Angélique et Benjamin sont ensuite allés au distributeur de boissons, ils ont bu un Ice Tea pêche et un Oasis tropical avant de prendre le bus ensemble pour rentrer. Benjamin avait le cinquième album de Metallica dans son Discman, il a proposé un écouteur à Angélique. Elle a accepté. Néanmoins, au lieu d’écouter religieusement, elle lui a demandé s’il n’avait pas plutôt du Aqua. Elle adorait Barbie Girl. Benjamin a ouvert la bouche, prêt à affirmer qu’il était fanatique d’Aqua et pourquoi pas aussi de Britney Spears, de Ricky Martin et des 2Be3, pendant qu’on y était. Mais mentir à Angélique, il ne pouvait pas. Ça aurait été tout gâcher, salir un moment précieux, un sacrilège.

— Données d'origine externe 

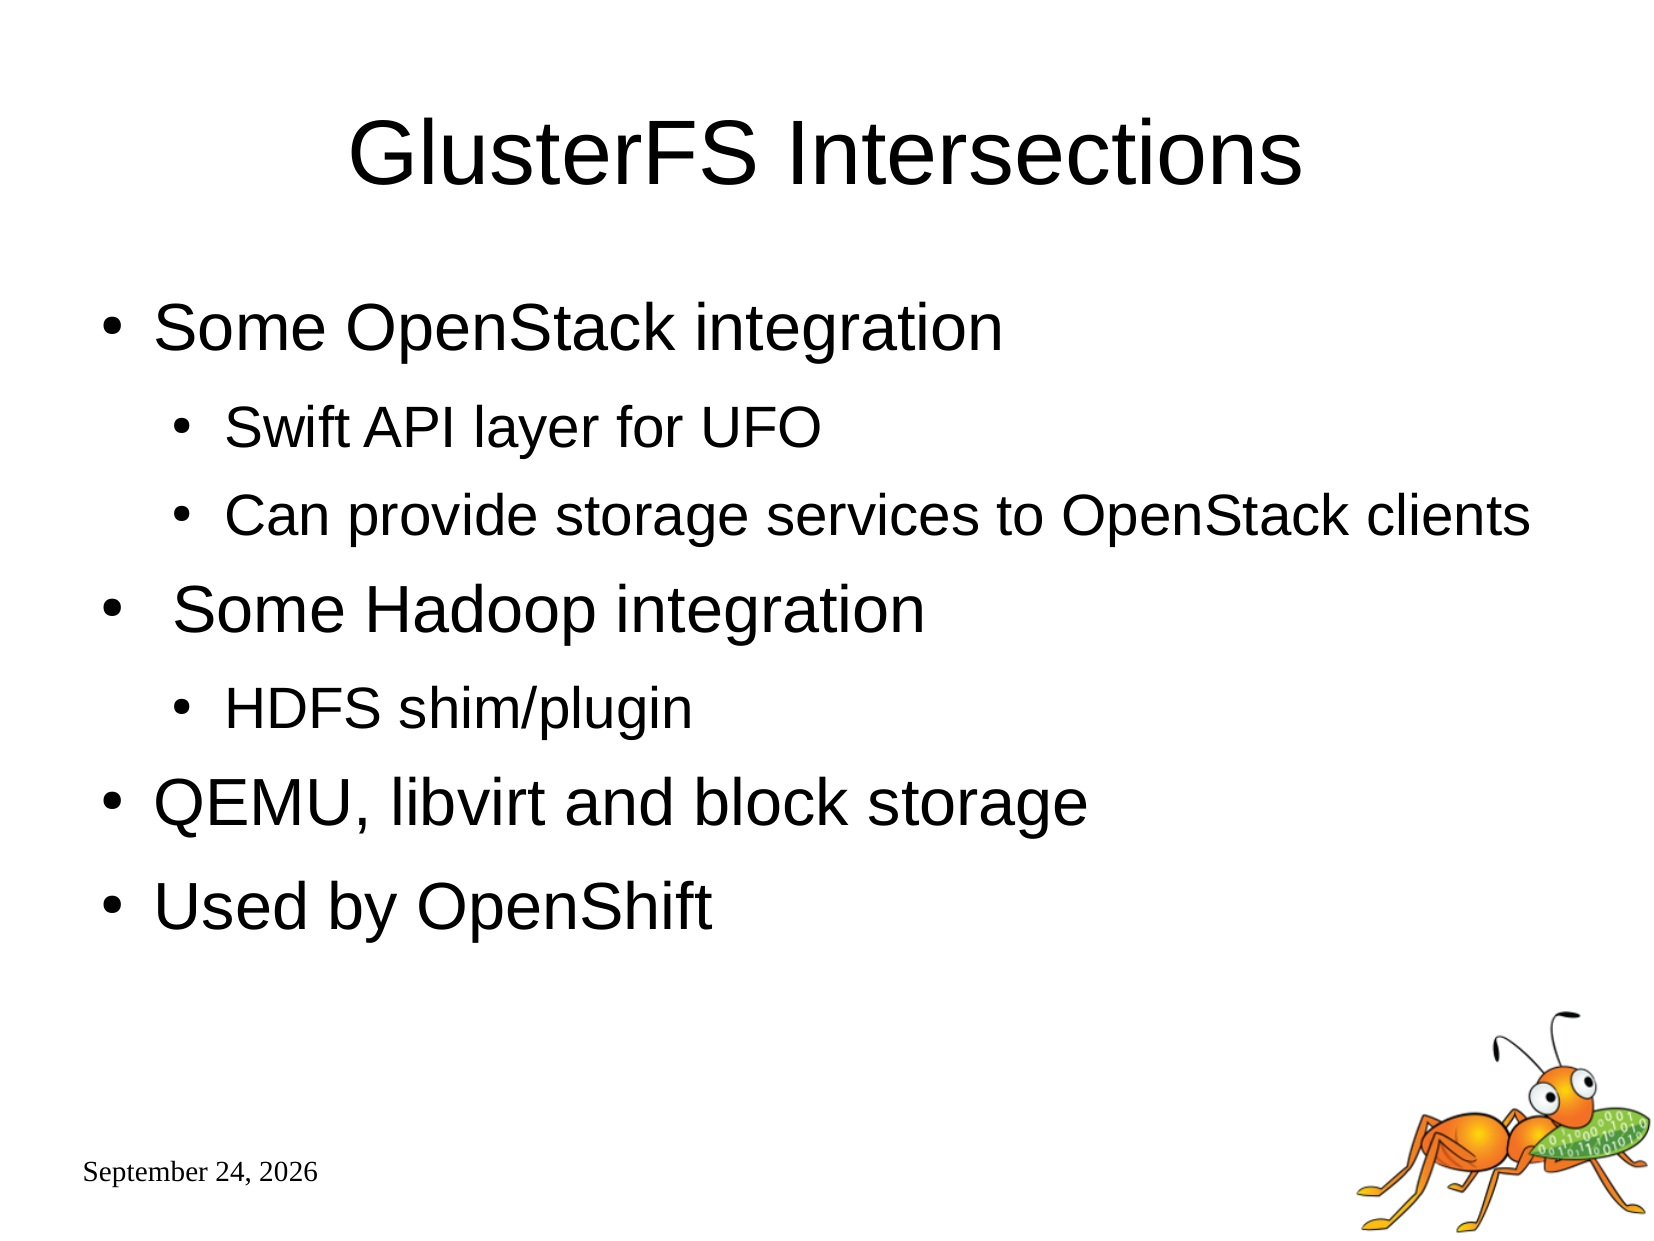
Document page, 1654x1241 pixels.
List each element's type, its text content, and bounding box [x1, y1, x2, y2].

list Some OpenStack integration Swift API layer for UFO Can provide storage services to OpenStack clients Some Hadoop integration HDFS shim/plugin QEMU, libvirt and block storage Used by OpenShift [82, 290, 1571, 1171]
title GlusterFS Intersections [82, 49, 1571, 257]
picture [1353, 1009, 1654, 1235]
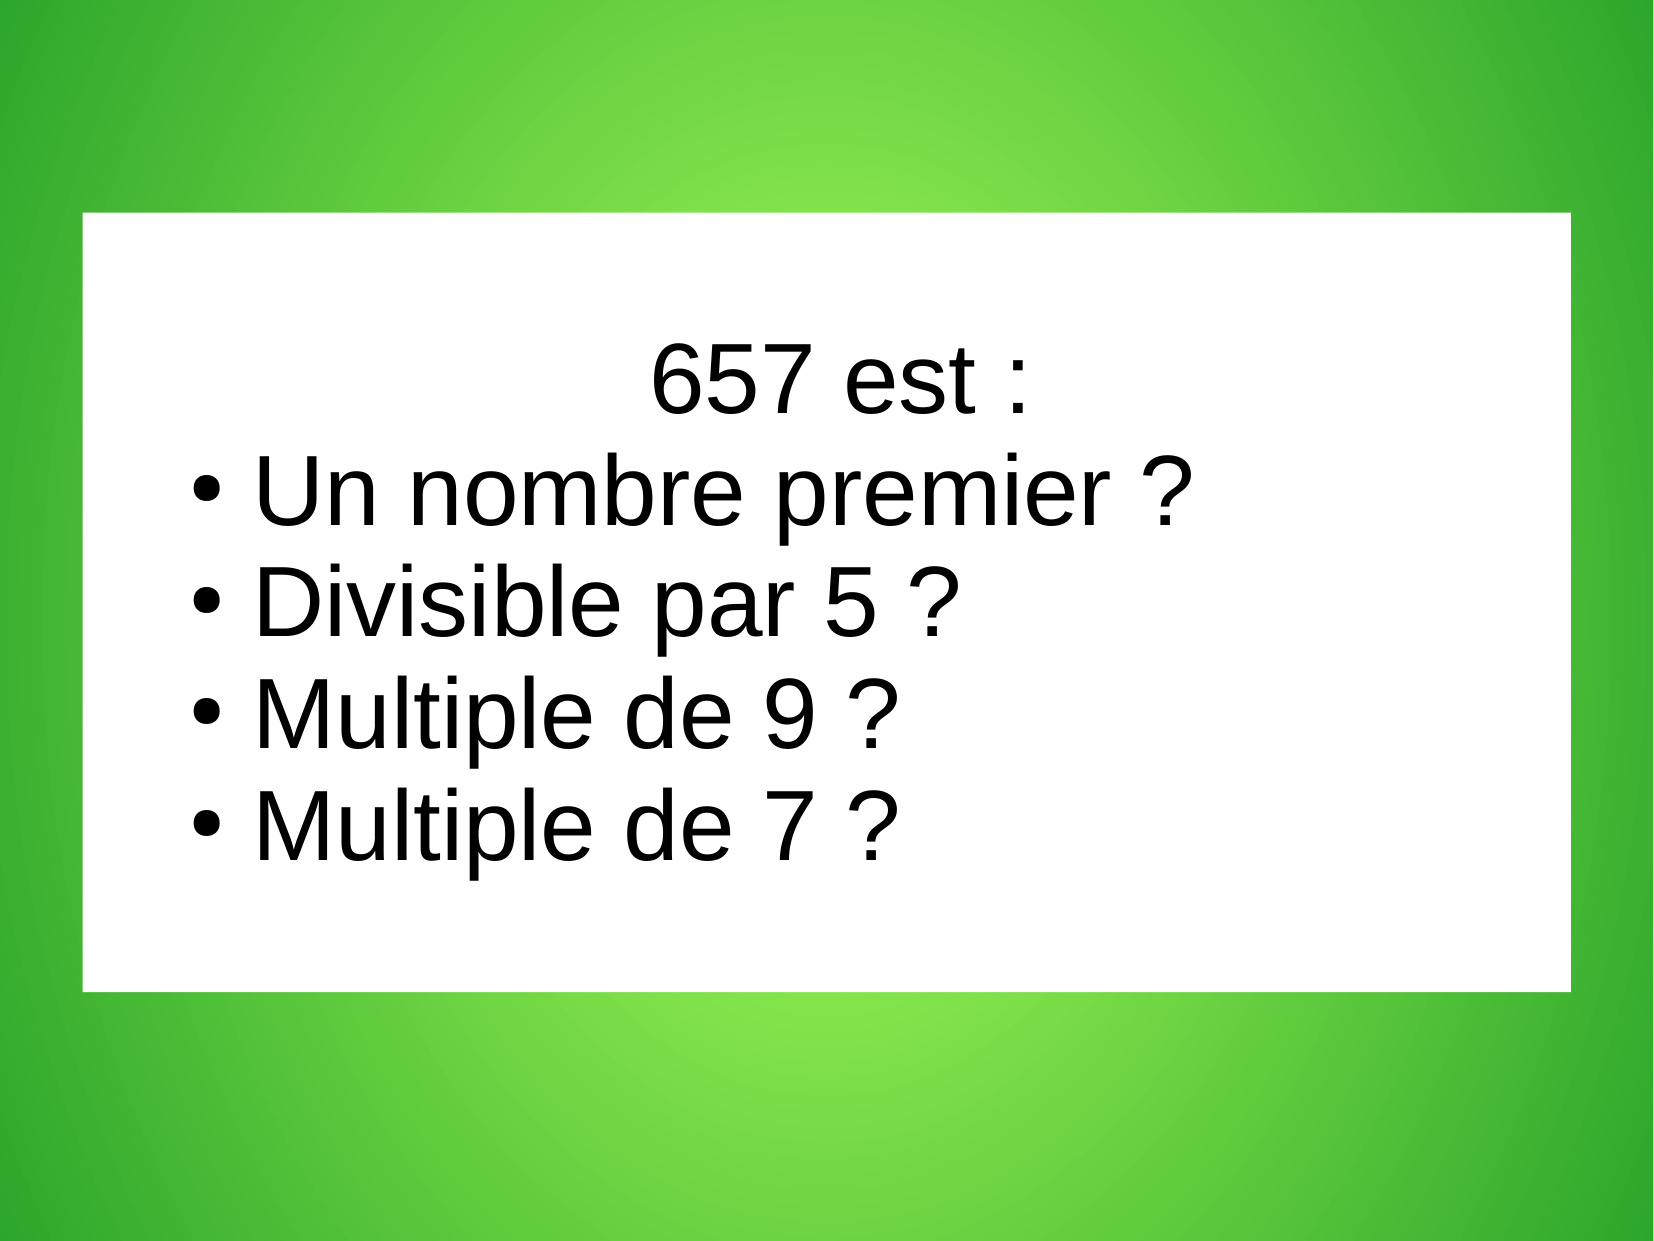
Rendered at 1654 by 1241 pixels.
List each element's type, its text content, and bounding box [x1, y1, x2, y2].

subtitle 657 est : Un nombre premier ? Divisible par 5 ? Multiple de 9 ? Multiple de 7 ? [82, 212, 1571, 993]
picture [0, 0, 1654, 1241]
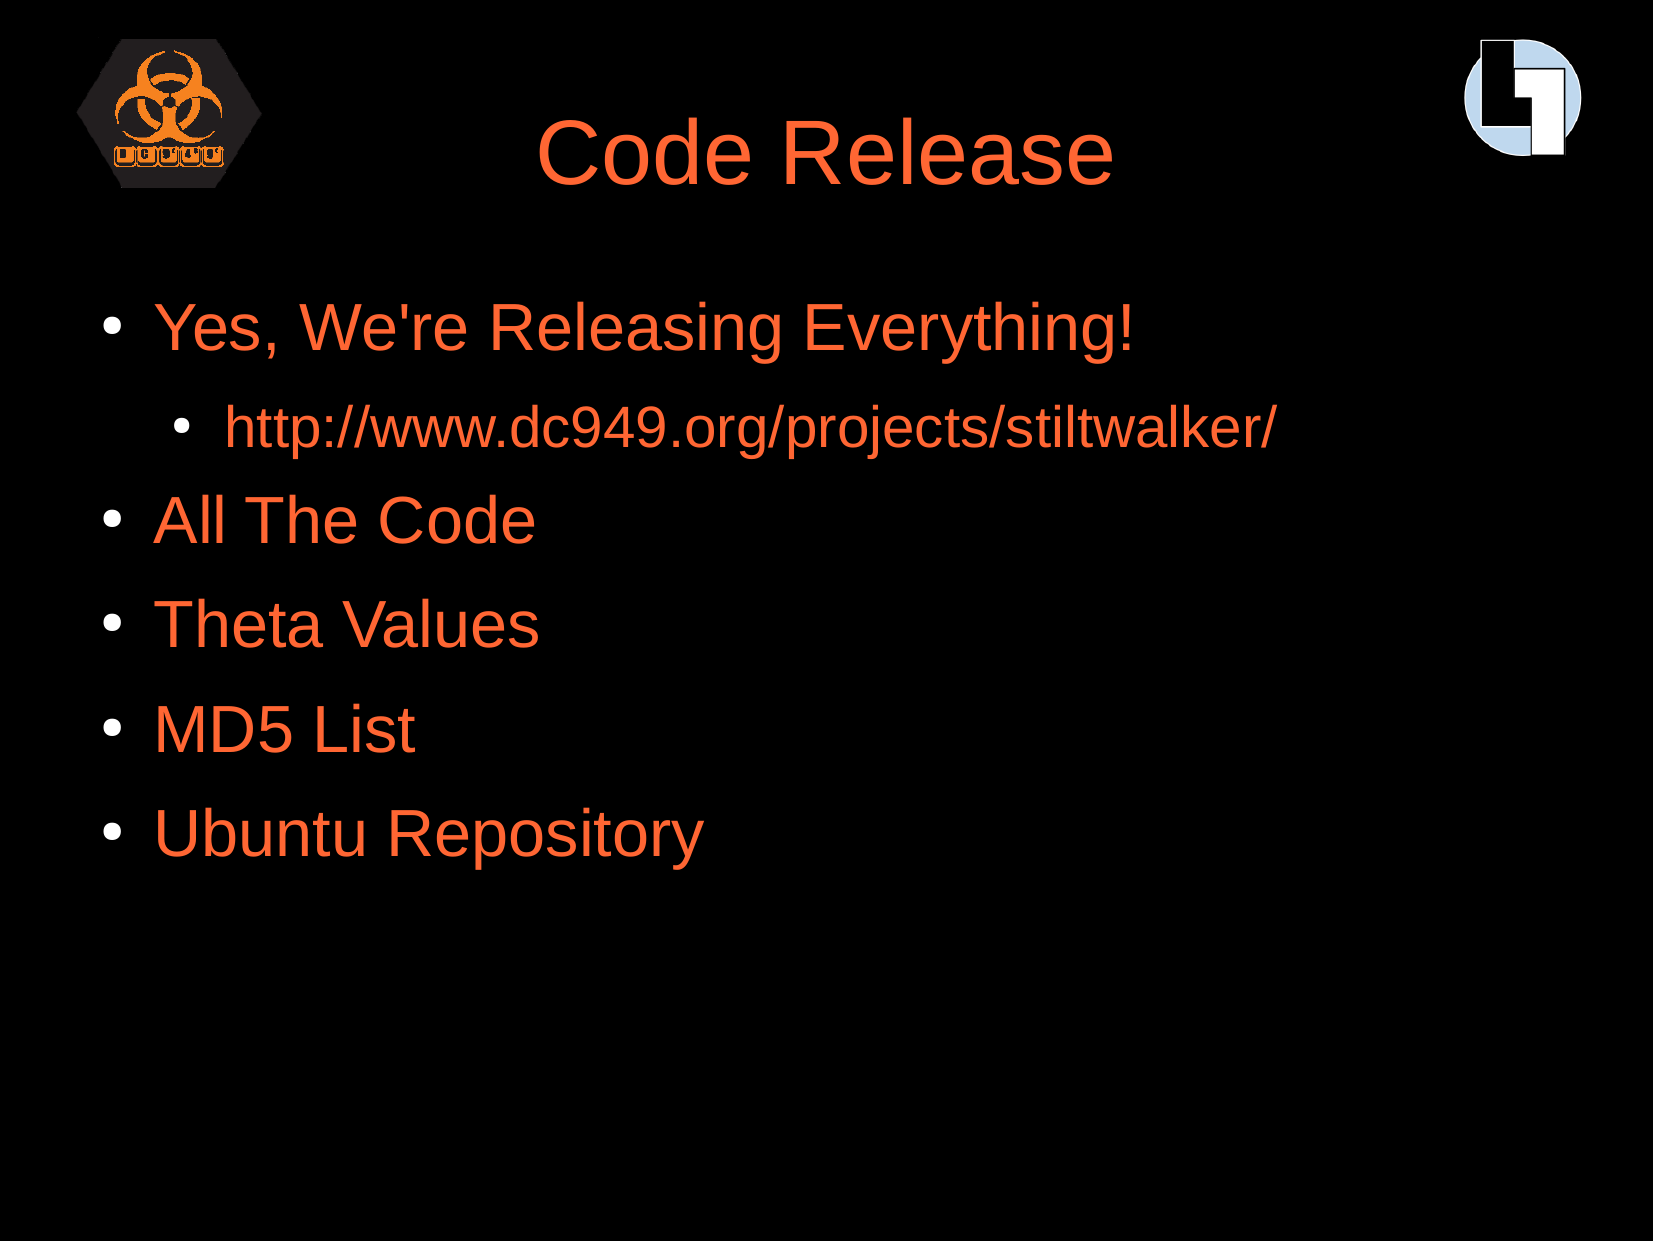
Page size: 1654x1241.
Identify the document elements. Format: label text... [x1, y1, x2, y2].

picture [75, 37, 263, 188]
list Yes, We're Releasing Everything! http://www.dc949.org/projects/stiltwalker/ All The Code Theta Values MD5 List Ubuntu Repository [82, 290, 1571, 1109]
title Code Release [82, 49, 1571, 257]
picture [1462, 37, 1583, 158]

— Je vais te faire écouter un truc, a-t-il dit, tu devrais aimer.
Il est passé directement à la piste 4, Nothing Else Matters.
— Pas mal, a dit Angélique au bout de quelques minutes, mais quand même, ça ne vaut pas Whitney Houston. Ma mère a la cassette vidéo de The Bodyguard, je rembobine toujours trois ou quatre fois la fin. I Will Always Love You, c’est tellement beau, ça me donne des frissons. C’est probablement la plus belle chanson jamais écrite, tu ne crois pas ?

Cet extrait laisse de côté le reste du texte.